======== Dataset entries ========

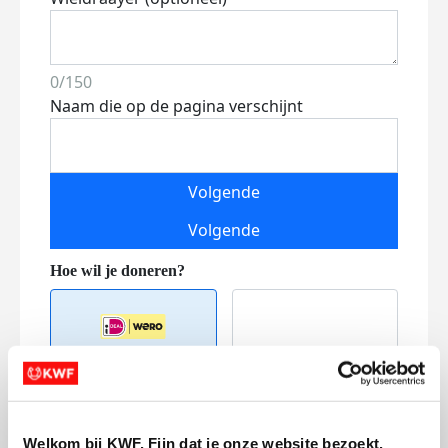
0/150
Naam die op de pagina verschijnt
Volgende
Volgende
Creditcard
Welkom bij KWF. Fijn dat je onze website bezoekt.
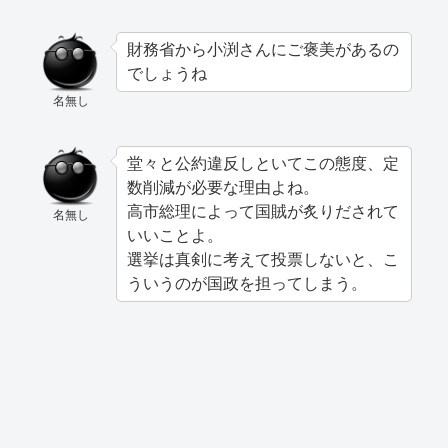
財務省から小渕さんにご褒美があるの
でしょうね
名無し
堂々と公約違反しといてこの態度、定
数削減が必要な理由よね。
高市総理によって国賊が炙りだされて
名無し
いいことよ。
選挙は真剣に考えて投票しないと、こ
ういうのが国政を担ってしまう。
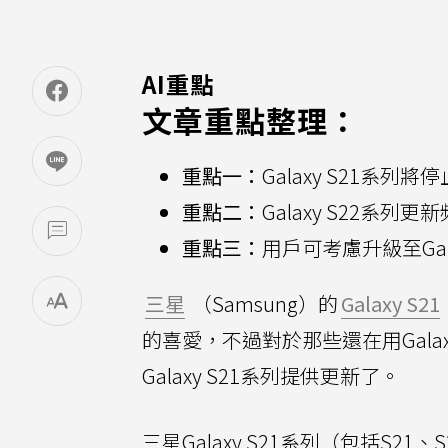
AI重點
文章重點整理：
重點一：
Galaxy S21系列
重點二：
Galaxy S22系列
重點三：
用戶可考慮升級至Gala
三星
（Samsung）的
Galaxy S21
的喜愛，不過對於那些還在用Gala
Galaxy S21系列提供更新了。
三星Galaxy S21系列（包括S21、S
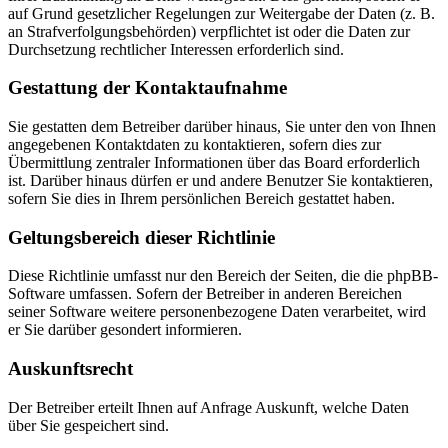
auf Grund gesetzlicher Regelungen zur Weitergabe der Daten (z. B.
an Strafverfolgungsbehörden) verpflichtet ist oder die Daten zur
Durchsetzung rechtlicher Interessen erforderlich sind.
Gestattung der Kontaktaufnahme
Sie gestatten dem Betreiber darüber hinaus, Sie unter den von Ihnen
angegebenen Kontaktdaten zu kontaktieren, sofern dies zur
Übermittlung zentraler Informationen über das Board erforderlich
ist. Darüber hinaus dürfen er und andere Benutzer Sie kontaktieren,
sofern Sie dies in Ihrem persönlichen Bereich gestattet haben.
Geltungsbereich dieser Richtlinie
Diese Richtlinie umfasst nur den Bereich der Seiten, die die phpBB-
Software umfassen. Sofern der Betreiber in anderen Bereichen
seiner Software weitere personenbezogene Daten verarbeitet, wird
er Sie darüber gesondert informieren.
Auskunftsrecht
Der Betreiber erteilt Ihnen auf Anfrage Auskunft, welche Daten
über Sie gespeichert sind.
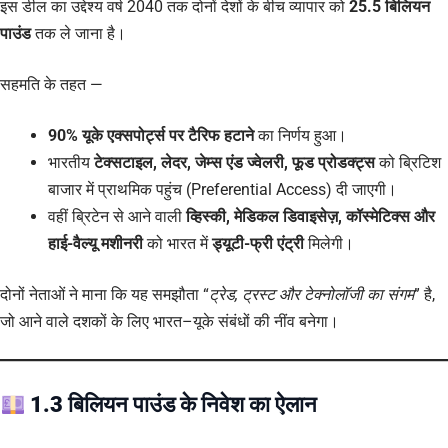
इस डील का उद्देश्य वर्ष 2040 तक दोनों देशों के बीच व्यापार को
25.5 बिलियन
पाउंड
तक ले जाना है।
सहमति के तहत —
90% यूके एक्सपोर्ट्स पर टैरिफ हटाने
का निर्णय हुआ।
भारतीय
टेक्सटाइल, लेदर, जेम्स एंड ज्वेलरी, फूड प्रोडक्ट्स
को ब्रिटिश
बाजार में प्राथमिक पहुंच (Preferential Access) दी जाएगी।
वहीं ब्रिटेन से आने वाली
व्हिस्की, मेडिकल डिवाइसेज़, कॉस्मेटिक्स और
हाई-वैल्यू मशीनरी
को भारत में
ड्यूटी-फ्री एंट्री
मिलेगी।
दोनों नेताओं ने माना कि यह समझौता “
ट्रेड, ट्रस्ट और टेक्नोलॉजी का संगम
” है,
जो आने वाले दशकों के लिए भारत–यूके संबंधों की नींव बनेगा।
1.3 बिलियन पाउंड के निवेश का ऐलान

========

### Exercise description
Quote every line of the recorded data above word for word, omitting the pictures.

### Output for this task
0/150
Naam die op de pagina verschijnt
Volgende
Volgende
Creditcard
Welkom bij KWF. Fijn dat je onze website bezoekt.
財務省から小渕さんにご褒美があるの
でしょうね
名無し
堂々と公約違反しといてこの態度、定
数削減が必要な理由よね。
高市総理によって国賊が炙りだされて
名無し
いいことよ。
選挙は真剣に考えて投票しないと、こ
ういうのが国政を担ってしまう。
AI重點
文章重點整理：
重點一：
Galaxy S21系列
重點二：
Galaxy S22系列
重點三：
用戶可考慮升級至Gala
三星
（Samsung）的
Galaxy S21
的喜愛，不過對於那些還在用Gala
Galaxy S21系列提供更新了。
三星Galaxy S21系列（包括S21、S
auf Grund gesetzlicher Regelungen zur Weitergabe der Daten (z. B.
an Strafverfolgungsbehörden) verpflichtet ist oder die Daten zur
Durchsetzung rechtlicher Interessen erforderlich sind.
Gestattung der Kontaktaufnahme
Sie gestatten dem Betreiber darüber hinaus, Sie unter den von Ihnen
angegebenen Kontaktdaten zu kontaktieren, sofern dies zur
Übermittlung zentraler Informationen über das Board erforderlich
ist. Darüber hinaus dürfen er und andere Benutzer Sie kontaktieren,
sofern Sie dies in Ihrem persönlichen Bereich gestattet haben.
Geltungsbereich dieser Richtlinie
Diese Richtlinie umfasst nur den Bereich der Seiten, die die phpBB-
Software umfassen. Sofern der Betreiber in anderen Bereichen
seiner Software weitere personenbezogene Daten verarbeitet, wird
er Sie darüber gesondert informieren.
Auskunftsrecht
Der Betreiber erteilt Ihnen auf Anfrage Auskunft, welche Daten
über Sie gespeichert sind.
इस डील का उद्देश्य वर्ष 2040 तक दोनों देशों के बीच व्यापार को
25.5 बिलियन
पाउंड
तक ले जाना है।
सहमति के तहत —
90% यूके एक्सपोर्ट्स पर टैरिफ हटाने
का निर्णय हुआ।
भारतीय
टेक्सटाइल, लेदर, जेम्स एंड ज्वेलरी, फूड प्रोडक्ट्स
को ब्रिटिश
बाजार में प्राथमिक पहुंच (Preferential Access) दी जाएगी।
वहीं ब्रिटेन से आने वाली
व्हिस्की, मेडिकल डिवाइसेज़, कॉस्मेटिक्स और
हाई-वैल्यू मशीनरी
को भारत में
ड्यूटी-फ्री एंट्री
मिलेगी।
दोनों नेताओं ने माना कि यह समझौता “
ट्रेड, ट्रस्ट और टेक्नोलॉजी का संगम
” है,
जो आने वाले दशकों के लिए भारत–यूके संबंधों की नींव बनेगा।
1.3 बिलियन पाउंड के निवेश का ऐलान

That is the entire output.